── Extrait

Le juge Paciocco a également pris en compte les facteurs suivants pour justifier une audience écrite : (1) les documents écrits de l’appelant présentaient les questions avec clarté et sa position était bien développée ; (2) les documents de l’intimé étaient réactifs; et (3) les questions soulevées dans le cadre de l’appel pouvaient être traitées par écrit. Ces questions portaient en grande partie sur l’interprétation des lois, qui pouvaient être traitées de manière adéquate par écrit, et sur de prétendues erreurs d’appréciation de la preuve, qui pouvaient être déterminées à première vue.

Le juge Paciocco a également noté que « [traduction] l’appelant n’a pas pris position pendant la téléconférence à l’effet que l’appel ne pouvait pas être résolu par écrit ». L’appelant a plutôt demandé une audience orale étant donné sa « [traduction] préférence pour que le jury examine les arguments au cours d’une audience orale devant le tribunal ». Selon le juge Paciocco, la préférence de l’appelant «  [traduction] est compréhensible, mais elle n’est pas dans l’intérêt de la justice ». Dans ce contexte, l’intérêt de la justice consistait notamment à réduire l’arriéré d’affaires qui suivra très probablement le retour à la normale des opérations. Comme l’a écrit le juge Paciocco, « [traduction] il n’est pas dans l’intérêt de la justice de surcharger le tribunal en ajournant des affaires qui peuvent être traitées équitablement, comme prévu. L’arriéré qui sera créé par les affaires qui doivent être ajournées pour protéger le public et garantir des audiences équitables sera imposant et ne devrait pas être aggravé inutilement ».

La plupart des affaires ne se prêtent pas à une audience écrite

La plupart des affaires ne se prêtent probablement pas aussi clairement que l’affaire Wong à une audience écrite (même si la juridiction nécessaire existe). Par exemple, dans l'affaire Miller v. FSD Pharma, Inc. 2020 ONSC 2253 (une action collective), le juge Morgan de la Cour supérieure de justice a refusé d’ordonner un autre format d’audience en raison de l’objection du demandeur. Le juge Morgan a souligné qu’il « [traduction] ne voudrait pas tenir une audience qui, dans sa forme même, soulève des questions de procédure régulière pour la partie qui finit par échouer ». Bien que le juge Morgan ait été disposé à tenir l’audience par voie électronique, il a estimé qu’il n'était pas « [traduction] approprié de contraindre la partie requérante à procéder dans des conditions où les avocats des demandeurs perçoivent qu’ils pourraient ne pas être en mesure de présenter l’affaire aussi efficacement qu’ils le feraient en personne".

────

Tâche assignée:
Répondez aux trois questions suivantes sur l'extrait.
(a) Sur quoi portaient en grande partie les questions soulevées dans le cadre de l'appel examiné par le juge Paciocco ?
(b) Selon le juge Paciocco, en quoi consistait notamment l'intérêt de la justice dans ce contexte ?
(c) Quel juge a refusé d'ordonner un autre format d'audience dans l'affaire Miller v. FSD Pharma, Inc., et de quelle cour fait-il partie ?
Les données enregistrées constituent un matériel distinct de l'extrait.

── Données étudiées

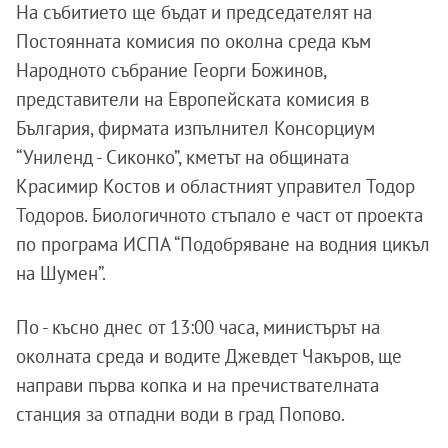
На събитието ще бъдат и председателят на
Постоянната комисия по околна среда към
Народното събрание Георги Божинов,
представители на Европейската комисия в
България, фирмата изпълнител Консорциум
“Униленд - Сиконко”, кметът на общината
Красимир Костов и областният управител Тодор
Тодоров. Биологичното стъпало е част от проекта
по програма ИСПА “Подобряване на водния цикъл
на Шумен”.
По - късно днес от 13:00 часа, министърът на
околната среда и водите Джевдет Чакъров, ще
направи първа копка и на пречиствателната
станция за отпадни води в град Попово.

────
── Données étudiées

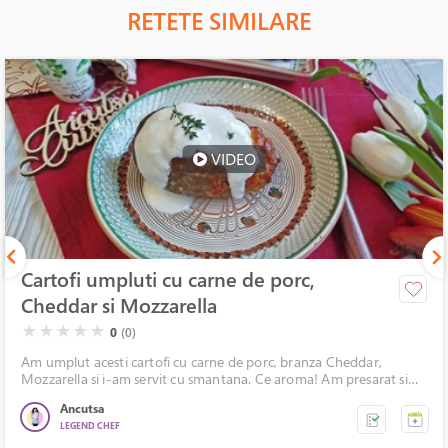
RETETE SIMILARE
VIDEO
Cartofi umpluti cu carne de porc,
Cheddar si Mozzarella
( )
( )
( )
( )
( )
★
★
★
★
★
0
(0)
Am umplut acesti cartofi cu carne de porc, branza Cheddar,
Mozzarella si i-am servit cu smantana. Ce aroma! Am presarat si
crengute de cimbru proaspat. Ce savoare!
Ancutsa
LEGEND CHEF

────

Corrigé:
(a) Elles portaient sur l'interprétation des lois et sur de prétendues erreurs d'appréciation de la preuve.
(b) Il consistait notamment à réduire l'arriéré d'affaires qui suivra très probablement le retour à la normale des opérations.
(c) C'est le juge Morgan, de la Cour supérieure de justice.